The story of 17-year-old Elio (Timothy Chalamet) and his first homosexual encounter—with Oliver (Armie Hammer), a colleague of his father (Michael Stuhlbarg)—is more interesting for the brief exchanges between Elio and his parents than it is for the gay romance at its center. Elio’s interest in a woman who’s closer to his own age than Oliver is provides an interesting wrinkle to the story, but the film is most alive in a final scene between Elio and his father, who is anything but condemning of Elio’s relationship with Oliver. Whether one agrees or disagrees with the father’s approach to his son’s sexuality, the scene is remarkably empathetic. (That both Elio and Oliver are Jewish—they discuss their Jewish heritage twice—is more a curiosity than a substantive issue in the film. In a Q&A time after the film, screenwriter James Ivory, who was in attendance, told me that the book on which the film is based, and which he adapted for the screen, includes more details about the characters’ Jewish roots.)

In the Fade

Hostiles may have had more violence and carnage, but In the Fade, from director Fatih Akin, is the more troubling film—and not in a good way. Unlike the redemptive arc of Hostiles, Fade descends into a barbarity that feels hopeless and, ultimately, pointless. Katja (a very good Diane Kruger) is left alone when her husband and son die in a bomb blast. Two neo-Nazis are suspects, and the second of the film’s three parts follows a court case that doesn’t result in the justice Katja seeks.

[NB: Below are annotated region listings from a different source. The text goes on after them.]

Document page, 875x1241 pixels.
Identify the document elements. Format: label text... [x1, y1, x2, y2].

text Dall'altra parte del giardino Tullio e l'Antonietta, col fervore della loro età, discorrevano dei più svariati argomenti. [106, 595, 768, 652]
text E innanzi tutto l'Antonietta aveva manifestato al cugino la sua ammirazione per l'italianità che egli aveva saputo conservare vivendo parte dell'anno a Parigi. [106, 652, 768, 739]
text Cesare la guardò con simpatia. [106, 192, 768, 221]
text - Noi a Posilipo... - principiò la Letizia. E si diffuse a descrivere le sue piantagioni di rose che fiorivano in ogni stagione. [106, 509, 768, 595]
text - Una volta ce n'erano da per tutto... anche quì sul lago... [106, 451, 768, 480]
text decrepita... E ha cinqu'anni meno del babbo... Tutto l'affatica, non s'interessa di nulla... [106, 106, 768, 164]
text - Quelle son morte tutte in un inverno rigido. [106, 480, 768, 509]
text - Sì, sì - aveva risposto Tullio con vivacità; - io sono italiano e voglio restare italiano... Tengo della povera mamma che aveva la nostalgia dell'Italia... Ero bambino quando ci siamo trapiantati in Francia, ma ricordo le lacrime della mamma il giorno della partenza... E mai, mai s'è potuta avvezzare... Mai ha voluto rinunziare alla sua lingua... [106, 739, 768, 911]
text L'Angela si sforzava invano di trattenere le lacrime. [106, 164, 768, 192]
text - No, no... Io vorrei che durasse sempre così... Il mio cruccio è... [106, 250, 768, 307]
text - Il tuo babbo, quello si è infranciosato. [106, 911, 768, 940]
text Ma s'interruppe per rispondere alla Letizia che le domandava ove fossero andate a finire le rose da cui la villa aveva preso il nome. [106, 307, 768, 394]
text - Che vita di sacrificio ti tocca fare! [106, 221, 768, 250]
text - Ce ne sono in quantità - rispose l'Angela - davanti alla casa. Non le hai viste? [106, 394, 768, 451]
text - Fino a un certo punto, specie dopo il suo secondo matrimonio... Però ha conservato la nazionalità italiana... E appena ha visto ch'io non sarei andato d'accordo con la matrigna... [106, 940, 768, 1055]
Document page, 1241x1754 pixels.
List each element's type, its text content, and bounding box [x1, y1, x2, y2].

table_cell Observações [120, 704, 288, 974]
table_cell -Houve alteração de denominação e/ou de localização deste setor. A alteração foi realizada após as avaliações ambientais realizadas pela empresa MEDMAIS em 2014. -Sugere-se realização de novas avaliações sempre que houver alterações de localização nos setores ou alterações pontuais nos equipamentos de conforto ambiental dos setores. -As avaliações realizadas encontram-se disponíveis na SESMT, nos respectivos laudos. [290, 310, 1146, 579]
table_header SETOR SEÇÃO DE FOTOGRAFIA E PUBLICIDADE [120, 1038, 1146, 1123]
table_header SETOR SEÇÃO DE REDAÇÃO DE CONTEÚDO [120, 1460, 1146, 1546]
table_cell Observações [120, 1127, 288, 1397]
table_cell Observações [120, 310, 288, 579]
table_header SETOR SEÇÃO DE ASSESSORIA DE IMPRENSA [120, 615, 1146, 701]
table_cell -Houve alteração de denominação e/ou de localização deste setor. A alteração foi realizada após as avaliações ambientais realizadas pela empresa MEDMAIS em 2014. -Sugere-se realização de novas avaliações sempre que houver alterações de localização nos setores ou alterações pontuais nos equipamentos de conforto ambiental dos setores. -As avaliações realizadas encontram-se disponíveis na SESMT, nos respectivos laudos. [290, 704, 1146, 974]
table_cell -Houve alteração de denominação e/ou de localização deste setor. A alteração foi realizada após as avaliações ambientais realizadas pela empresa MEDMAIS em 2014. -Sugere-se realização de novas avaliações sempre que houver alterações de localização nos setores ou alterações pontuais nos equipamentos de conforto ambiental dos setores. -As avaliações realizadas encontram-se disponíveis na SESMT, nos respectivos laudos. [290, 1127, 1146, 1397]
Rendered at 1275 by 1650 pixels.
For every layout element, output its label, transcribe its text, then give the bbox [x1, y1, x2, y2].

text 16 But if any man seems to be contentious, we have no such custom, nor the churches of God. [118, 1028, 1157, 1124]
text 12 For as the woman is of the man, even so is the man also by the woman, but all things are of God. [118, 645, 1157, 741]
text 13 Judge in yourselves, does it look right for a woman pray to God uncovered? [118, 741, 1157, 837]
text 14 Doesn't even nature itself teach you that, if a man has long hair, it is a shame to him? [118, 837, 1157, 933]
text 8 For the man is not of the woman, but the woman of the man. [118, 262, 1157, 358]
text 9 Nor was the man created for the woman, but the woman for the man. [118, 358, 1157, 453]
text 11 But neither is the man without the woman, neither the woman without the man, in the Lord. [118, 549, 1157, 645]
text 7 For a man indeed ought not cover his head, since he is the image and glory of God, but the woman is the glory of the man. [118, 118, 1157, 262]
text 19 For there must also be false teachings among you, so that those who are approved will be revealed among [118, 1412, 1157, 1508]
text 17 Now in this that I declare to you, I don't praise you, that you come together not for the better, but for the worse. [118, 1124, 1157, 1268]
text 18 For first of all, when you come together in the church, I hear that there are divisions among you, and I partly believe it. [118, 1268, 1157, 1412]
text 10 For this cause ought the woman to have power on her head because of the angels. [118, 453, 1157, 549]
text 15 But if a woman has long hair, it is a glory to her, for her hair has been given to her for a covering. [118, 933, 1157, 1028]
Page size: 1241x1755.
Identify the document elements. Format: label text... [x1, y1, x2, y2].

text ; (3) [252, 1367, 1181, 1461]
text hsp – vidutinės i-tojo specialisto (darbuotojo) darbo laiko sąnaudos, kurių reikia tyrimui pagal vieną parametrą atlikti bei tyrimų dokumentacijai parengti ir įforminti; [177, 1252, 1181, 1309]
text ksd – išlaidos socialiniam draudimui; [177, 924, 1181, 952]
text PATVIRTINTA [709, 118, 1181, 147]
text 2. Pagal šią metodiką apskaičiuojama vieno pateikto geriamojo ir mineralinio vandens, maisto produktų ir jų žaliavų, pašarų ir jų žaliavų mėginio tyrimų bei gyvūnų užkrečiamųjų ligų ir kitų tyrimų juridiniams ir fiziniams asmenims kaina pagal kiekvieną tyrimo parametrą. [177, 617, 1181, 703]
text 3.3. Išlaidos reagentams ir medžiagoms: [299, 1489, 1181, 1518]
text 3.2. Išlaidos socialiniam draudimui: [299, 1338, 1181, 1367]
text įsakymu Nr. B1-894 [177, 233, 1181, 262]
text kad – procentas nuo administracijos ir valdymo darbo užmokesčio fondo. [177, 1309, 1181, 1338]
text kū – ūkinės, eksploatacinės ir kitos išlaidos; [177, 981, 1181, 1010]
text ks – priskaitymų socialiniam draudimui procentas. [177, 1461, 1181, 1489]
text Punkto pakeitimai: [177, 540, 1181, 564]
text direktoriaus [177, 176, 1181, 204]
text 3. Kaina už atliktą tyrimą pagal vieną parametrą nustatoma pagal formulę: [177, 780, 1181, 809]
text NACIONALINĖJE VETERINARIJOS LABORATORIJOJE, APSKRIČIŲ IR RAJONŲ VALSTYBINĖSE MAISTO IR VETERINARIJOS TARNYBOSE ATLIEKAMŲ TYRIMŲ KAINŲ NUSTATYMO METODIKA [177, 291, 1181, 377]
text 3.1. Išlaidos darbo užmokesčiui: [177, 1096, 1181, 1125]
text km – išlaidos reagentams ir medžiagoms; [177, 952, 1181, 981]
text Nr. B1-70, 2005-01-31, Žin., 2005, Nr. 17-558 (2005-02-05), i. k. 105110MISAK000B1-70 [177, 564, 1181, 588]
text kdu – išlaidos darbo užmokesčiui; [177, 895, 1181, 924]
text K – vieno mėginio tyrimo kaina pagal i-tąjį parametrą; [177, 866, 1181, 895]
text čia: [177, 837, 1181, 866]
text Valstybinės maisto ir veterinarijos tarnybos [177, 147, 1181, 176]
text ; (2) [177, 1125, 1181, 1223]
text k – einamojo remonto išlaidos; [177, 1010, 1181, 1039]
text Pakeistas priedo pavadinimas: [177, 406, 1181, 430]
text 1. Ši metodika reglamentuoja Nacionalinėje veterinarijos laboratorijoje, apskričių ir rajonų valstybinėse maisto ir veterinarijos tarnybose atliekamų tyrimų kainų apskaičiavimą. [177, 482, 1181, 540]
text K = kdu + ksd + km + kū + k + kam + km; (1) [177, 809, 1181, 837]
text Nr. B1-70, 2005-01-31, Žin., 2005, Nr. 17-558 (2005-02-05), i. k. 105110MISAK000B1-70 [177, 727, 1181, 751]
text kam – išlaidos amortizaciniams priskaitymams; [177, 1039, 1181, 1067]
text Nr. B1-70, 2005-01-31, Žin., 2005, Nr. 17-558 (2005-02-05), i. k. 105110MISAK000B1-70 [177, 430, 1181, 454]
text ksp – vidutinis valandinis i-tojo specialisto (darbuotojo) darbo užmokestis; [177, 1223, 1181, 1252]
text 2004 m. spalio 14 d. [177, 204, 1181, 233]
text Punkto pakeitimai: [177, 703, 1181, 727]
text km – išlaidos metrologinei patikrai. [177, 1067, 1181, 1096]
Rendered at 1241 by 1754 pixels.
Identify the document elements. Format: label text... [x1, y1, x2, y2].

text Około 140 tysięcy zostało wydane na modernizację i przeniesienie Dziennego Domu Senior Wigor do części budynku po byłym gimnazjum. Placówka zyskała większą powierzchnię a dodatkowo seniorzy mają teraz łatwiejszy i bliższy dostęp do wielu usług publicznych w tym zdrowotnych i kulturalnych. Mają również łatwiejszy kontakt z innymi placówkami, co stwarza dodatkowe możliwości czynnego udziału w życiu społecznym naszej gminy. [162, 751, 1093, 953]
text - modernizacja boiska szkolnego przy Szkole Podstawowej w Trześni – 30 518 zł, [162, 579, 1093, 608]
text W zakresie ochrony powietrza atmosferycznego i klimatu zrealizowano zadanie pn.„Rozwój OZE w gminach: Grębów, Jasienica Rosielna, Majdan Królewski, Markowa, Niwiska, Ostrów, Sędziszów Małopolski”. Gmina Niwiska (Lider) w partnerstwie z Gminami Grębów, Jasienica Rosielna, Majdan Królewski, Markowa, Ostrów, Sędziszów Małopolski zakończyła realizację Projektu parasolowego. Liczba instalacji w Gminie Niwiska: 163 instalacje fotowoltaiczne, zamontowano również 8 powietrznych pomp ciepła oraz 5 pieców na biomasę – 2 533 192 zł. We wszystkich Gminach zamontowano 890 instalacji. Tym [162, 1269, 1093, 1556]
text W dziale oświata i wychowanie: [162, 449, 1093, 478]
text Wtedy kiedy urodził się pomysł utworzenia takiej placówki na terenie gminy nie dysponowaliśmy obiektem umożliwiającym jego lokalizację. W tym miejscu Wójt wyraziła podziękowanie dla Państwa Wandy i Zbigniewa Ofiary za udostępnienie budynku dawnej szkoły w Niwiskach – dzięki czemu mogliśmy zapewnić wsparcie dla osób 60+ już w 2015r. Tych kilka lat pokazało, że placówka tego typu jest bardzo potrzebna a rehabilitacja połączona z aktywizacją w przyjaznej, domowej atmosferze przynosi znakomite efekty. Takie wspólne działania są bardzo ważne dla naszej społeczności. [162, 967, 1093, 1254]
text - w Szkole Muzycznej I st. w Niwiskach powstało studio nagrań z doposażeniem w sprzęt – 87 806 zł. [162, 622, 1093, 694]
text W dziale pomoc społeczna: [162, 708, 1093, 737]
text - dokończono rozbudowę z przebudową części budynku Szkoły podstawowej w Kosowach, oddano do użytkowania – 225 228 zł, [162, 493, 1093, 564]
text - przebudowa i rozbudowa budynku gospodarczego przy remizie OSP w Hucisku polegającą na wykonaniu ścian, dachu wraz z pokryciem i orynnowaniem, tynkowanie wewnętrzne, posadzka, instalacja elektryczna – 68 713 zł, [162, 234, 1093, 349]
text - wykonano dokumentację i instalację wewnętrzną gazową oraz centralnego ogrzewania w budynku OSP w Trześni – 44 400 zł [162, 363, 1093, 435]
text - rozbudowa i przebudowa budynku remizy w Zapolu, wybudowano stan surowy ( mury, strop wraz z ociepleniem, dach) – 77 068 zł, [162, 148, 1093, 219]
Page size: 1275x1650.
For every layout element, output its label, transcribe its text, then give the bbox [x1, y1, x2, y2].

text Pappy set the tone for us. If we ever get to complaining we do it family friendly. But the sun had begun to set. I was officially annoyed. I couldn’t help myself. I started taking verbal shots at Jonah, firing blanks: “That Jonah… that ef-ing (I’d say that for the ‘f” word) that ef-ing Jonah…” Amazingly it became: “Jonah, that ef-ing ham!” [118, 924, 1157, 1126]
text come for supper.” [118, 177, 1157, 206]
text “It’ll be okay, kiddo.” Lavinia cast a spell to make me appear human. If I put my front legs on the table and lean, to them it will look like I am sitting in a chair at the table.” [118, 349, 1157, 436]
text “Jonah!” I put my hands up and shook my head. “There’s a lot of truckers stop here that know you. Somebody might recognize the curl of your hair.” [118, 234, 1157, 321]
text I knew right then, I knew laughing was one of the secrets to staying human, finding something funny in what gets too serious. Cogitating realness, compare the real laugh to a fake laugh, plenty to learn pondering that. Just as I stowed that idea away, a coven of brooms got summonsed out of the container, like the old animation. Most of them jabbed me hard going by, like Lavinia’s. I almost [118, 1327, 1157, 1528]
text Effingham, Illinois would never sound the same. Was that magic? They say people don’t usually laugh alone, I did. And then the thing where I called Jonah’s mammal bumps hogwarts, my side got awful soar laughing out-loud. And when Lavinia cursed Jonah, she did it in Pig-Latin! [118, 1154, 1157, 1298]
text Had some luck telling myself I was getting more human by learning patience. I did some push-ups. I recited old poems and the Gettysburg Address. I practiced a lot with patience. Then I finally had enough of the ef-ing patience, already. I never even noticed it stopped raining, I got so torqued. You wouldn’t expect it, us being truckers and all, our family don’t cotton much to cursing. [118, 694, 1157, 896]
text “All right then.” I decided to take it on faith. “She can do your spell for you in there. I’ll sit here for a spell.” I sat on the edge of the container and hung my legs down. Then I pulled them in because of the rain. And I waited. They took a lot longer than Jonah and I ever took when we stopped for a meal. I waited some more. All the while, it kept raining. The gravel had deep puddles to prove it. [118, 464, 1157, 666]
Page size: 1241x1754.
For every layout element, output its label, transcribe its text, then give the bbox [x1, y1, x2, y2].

Taking matters into her own hands, Katja tracks down the two suspects and pursues a form of drawn-out vengeance that can only lead to sorrow. Whatever moral might be buried in the story, not much is learned along the way. In the Fade works best as a portrait of grief during its first section before descending into an ugly revenge thriller. The good performance at its center isn’t reason enough to sit through so dispiriting a story.

Wonderstruck

Todd Hayne’s adaptation of Brian Selznick’s children’s book is bolder in conception than in execution. Essentially two silent films—one set in 1977 and the other during the silent-movie era—Wonderstruck tells of the young boy Ben, who travels from Minnesota to New York in search of his father, and Rose, who in late 1920s New York longs to meet an actress she admires. Both young characters are deaf, and the film must be watched closely to follow what’s happening. There’s a sweet story about family connections at the heart of Wonderstruck, but the film simply fails to captivate viewers in the way it must to sustain interest over a nearly two-hour running time.